Sofia day two – heading south
On the second day, we headed out of the city to explore Rila, which houses two spots we wanted to get involved with – the Seven Rila Lakes and the Rila Monastery, the latter being a UNESCO World Heritage Site (which I’m very keen on).
We’d spent ages researching ways to do both of these spots, and based on David’s recommendation we planned to hike the lakes, stay in one of the huts nestled in the area, then hike to the monastery the next day. This would have been awesome! However nature intervened, in the form of a massive thunderstorm forecast for the second day. I’m adventurous, but I’m not hike-up-to-a-monastery-during-a-thunderstorm adventurous.

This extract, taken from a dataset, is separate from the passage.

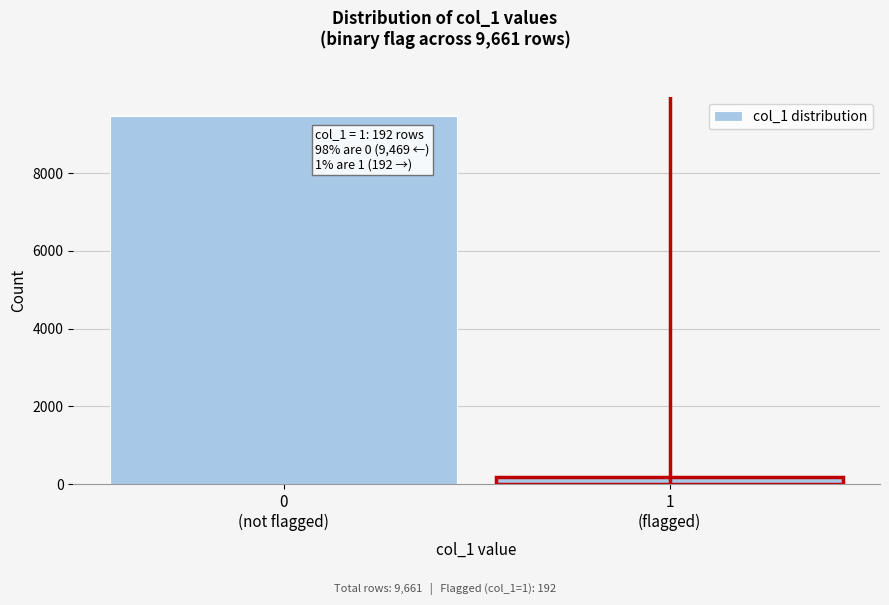

Reading left to right, list all the values displayed in this chart.

9469	192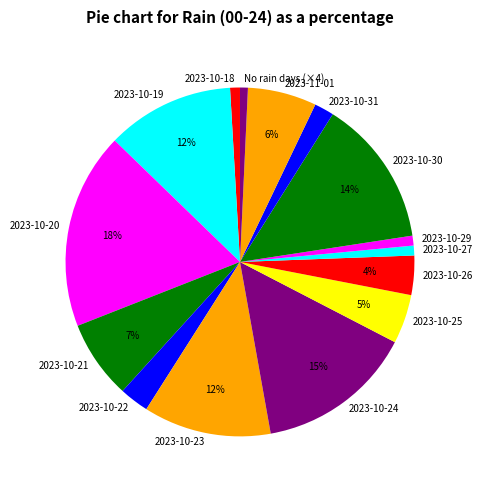

Does any single category account for the majority?

No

Instead, Sean found a shuttle that allows you to do both in one day. This turned out to be a good shout, especially as the public transport to the lakes required two public buses, a taxi and a chairlift.
I won’t spend too long on these, and let the pictures do the talking. It sounds sacrilegious, but I will say the Rila Monastery didn’t blow me away, and unless you’re monastery-inclined, I’d suggest saving the money and just opting to see the lakes instead and spending more time there. They are spectacular! As I’ve tried to capture in the below photos…
We followed the red route up to the top where there’s a vantage point that takes in all seven lakes. It was supremely well signposted – you’d have to give it some serious effort to get lost – but it was quite strenuous, especially as we had to trudge through snow at some points.
In fact, we almost gave up near the summit as the snow was too deep, until a couple came along with a paid tour guide who showed them a route clambering across some rocks. This is not how it would go down in the Lake District. I was sure we were about to start a rock avalanche! But it did the trick and I thank that couple for coughing up the dough for a guide.
Lonely Planet states ‘some Bulgarians would say you haven’t visited Bulgaria unless you’ve visited the Rila Monastery’. That’s the kind of hyperbole that gets me hook, line and sinker. It was interesting, but I’m not sure if I’d give it another visit.
There’s a church inside the monastery, a museum which houses some of the religious paraphernalia, and a tower and an icon gallery (which were both closed).
And that’s your lot! The bus back to Sofia took about an hour and a half, getting us back at 7.30pm, just in time to have a KFC dinner before they closed.
In short, we’ve had a good time in Bulgaria so far. Night night people!